EXERCISE DIRECTIONS >>
Would you reproduce the entries exactly, including every line?

DATA SECTION >>
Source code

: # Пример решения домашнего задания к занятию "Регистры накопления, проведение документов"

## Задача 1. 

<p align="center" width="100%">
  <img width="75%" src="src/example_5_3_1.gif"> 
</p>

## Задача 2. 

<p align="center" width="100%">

REPLY TO THE TASK >>
Source code

: # Пример решения домашнего задания к занятию "Регистры накопления, проведение документов"

## Задача 1. 

<p align="center" width="100%">
  <img width="75%" src="src/example_5_3_1.gif"> 
</p>

## Задача 2. 

<p align="center" width="100%">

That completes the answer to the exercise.